◆ **Work instructions**
Reproduce, without alteration, every line of the data; exclude the images.

◆ **Supplied entries**
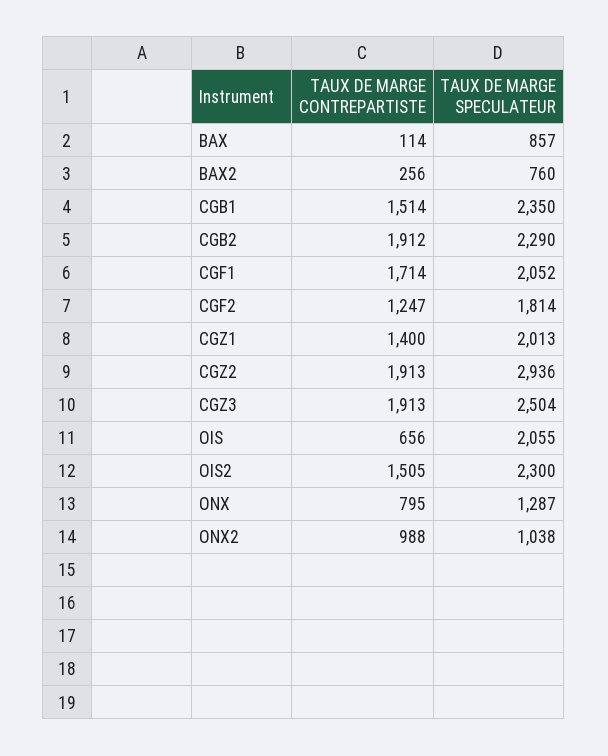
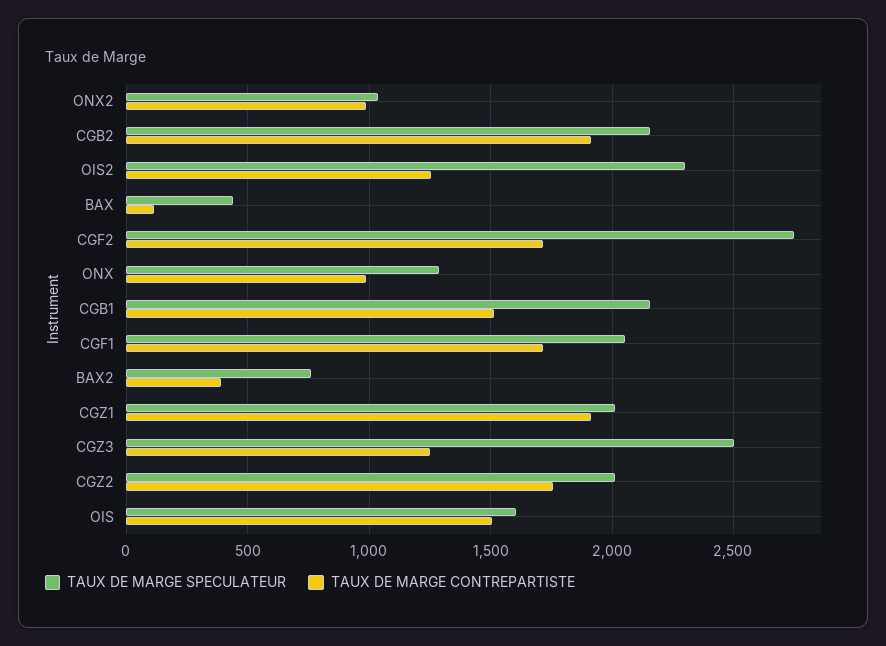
  {
    "TAUX DE MARGE CONTREPARTISTE": {
      "BAX": 114,
-     "BAX2": 256,
+     "BAX2": 400,
      "CGB1": 1514,
      "CGB2": 1912,
      "CGF1": 1714,
-     "CGF2": 1247,
+     "CGF2": 1700,
-     "CGZ1": 1400,
+     "CGZ1": 1900,
-     "CGZ2": 1913,
+     "CGZ2": 1750,
-     "CGZ3": 1913,
+     "CGZ3": 1250,
-     "OIS": 656,
+     "OIS": 1500,
-     "OIS2": 1505,
+     "OIS2": 1250,
-     "ONX": 795,
+     "ONX": 1000,
      "ONX2": 988
    },
    "TAUX DE MARGE SPECULATEUR": {
-     "BAX": 857,
+     "BAX": 450,
      "BAX2": 760,
-     "CGB1": 2350,
+     "CGB1": 2150,
-     "CGB2": 2290,
+     "CGB2": 2150,
      "CGF1": 2052,
-     "CGF2": 1814,
+     "CGF2": 2750,
      "CGZ1": 2013,
-     "CGZ2": 2936,
+     "CGZ2": 2000,
      "CGZ3": 2504,
-     "OIS": 2055,
+     "OIS": 1600,
      "OIS2": 2300,
      "ONX": 1287,
      "ONX2": 1038
    }
  }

◆ **Completed exercise**
  {
    "TAUX DE MARGE CONTREPARTISTE": {
      "BAX": 114,
-     "BAX2": 256,
+     "BAX2": 400,
      "CGB1": 1514,
      "CGB2": 1912,
      "CGF1": 1714,
-     "CGF2": 1247,
+     "CGF2": 1700,
-     "CGZ1": 1400,
+     "CGZ1": 1900,
-     "CGZ2": 1913,
+     "CGZ2": 1750,
-     "CGZ3": 1913,
+     "CGZ3": 1250,
-     "OIS": 656,
+     "OIS": 1500,
-     "OIS2": 1505,
+     "OIS2": 1250,
-     "ONX": 795,
+     "ONX": 1000,
      "ONX2": 988
    },
    "TAUX DE MARGE SPECULATEUR": {
-     "BAX": 857,
+     "BAX": 450,
      "BAX2": 760,
-     "CGB1": 2350,
+     "CGB1": 2150,
-     "CGB2": 2290,
+     "CGB2": 2150,
      "CGF1": 2052,
-     "CGF2": 1814,
+     "CGF2": 2750,
      "CGZ1": 2013,
-     "CGZ2": 2936,
+     "CGZ2": 2000,
      "CGZ3": 2504,
-     "OIS": 2055,
+     "OIS": 1600,
      "OIS2": 2300,
      "ONX": 1287,
      "ONX2": 1038
    }
  }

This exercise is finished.